La pandemia solo les sirve a Duque y a su patrón, quien ha descansado de los cargos que le imputan.

15 de junio 2020 , 10:29 p.m.

El distanciamiento social SIEMPRE ha existido en Colombia, lo de ahora es distanciamiento físico, y ha sido uno más de los factores que inciden en la inequidad. En cuanto al tapabocas, se trata de un silenciador que viene siendo cotidianidad desde hace un buen tiempo; entre otras, gracias a AUV, pero su historia es mucho más larga.

O sea, nada nuevo en tiempos de Uribevirus. Sin embargo, y fuera de sarcasmos o ironías, es evidente que lo que estamos viviendo es en extremo difícil y lo que viene puede ser peor. Escribí puede. No, definitivamente va a ser peor.

Gracias a la pandemia, el joven Duque ha podido pasar de agache, y las pocas críticas se dirigen, no inmerecidamente, contra su vicepresidenta. Pero, por lo demás, el virus por ahora real es el corona, y pinta gravísimo.

Son miles, si no millones, quienes perderán sus empleos y negocios. Ya la cifra es alta. Y, simultáneamente, deforestan la Amazonia y siguen asesinando líderes sociales. No podía ser peor, insisto: el coronavirus y el Uribevirus unidos en una catástrofe nacional. Y lo es aún más si quienes ostentan el poder confían en la Virgen de Chiquinquirá (Duque) o la de Fátima (‘Vice’). ¡Por favor! ¿Estamos en esas manos?

No puedo dejar de mencionar la impunidad, que ya era endémica antes de la pandemia, pero que ahora, gracias a esta última, encuentra una justificación a su inoperancia. En lo poco que opera, apresan a los policías que destaparon los nexos de Duque y la ‘Ñeñepolítica’ y liberan a Marcos Figueroa, socio del narco ‘Ñeñe’ Hernández. Infortunadamente, la Fiscalía, que ya era una vergüenza antes, ha llegado a niveles grotescos de burla de la justicia. Ha sido bien llamada una fiscalía de bolsillo.
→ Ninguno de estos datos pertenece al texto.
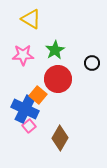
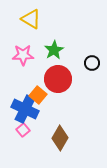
green star: moved 1 px left
pink square: moved 6 px left, 4 px down
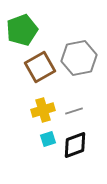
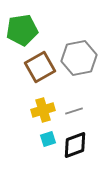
green pentagon: rotated 12 degrees clockwise
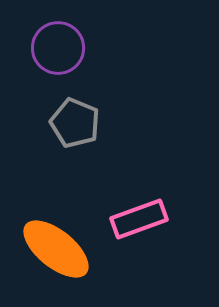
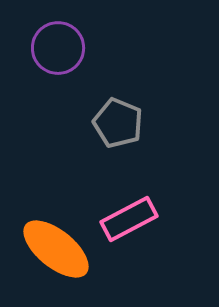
gray pentagon: moved 43 px right
pink rectangle: moved 10 px left; rotated 8 degrees counterclockwise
En cuanto al Congreso, la otra rama del poder, su inutilidad, desidia y corrupción son a todas luces evidentes. En cuanto al Ejército, pues nada, los recientes hechos revelados han puesto en evidencia la oscuridad que reina en su interior. Las iglesias todas, tanto la católica como las cristianas, han visto diezmadas sus economías, pues han perdido los diezmos (redundancia necesaria).

Para mí está claro que la pandemia solo les sirve a Duque y a su patrón, quien ha descansado algunos días de los cargos que se le imputan. Bienvenidos los insultos que me llegarán desde la bodeguita.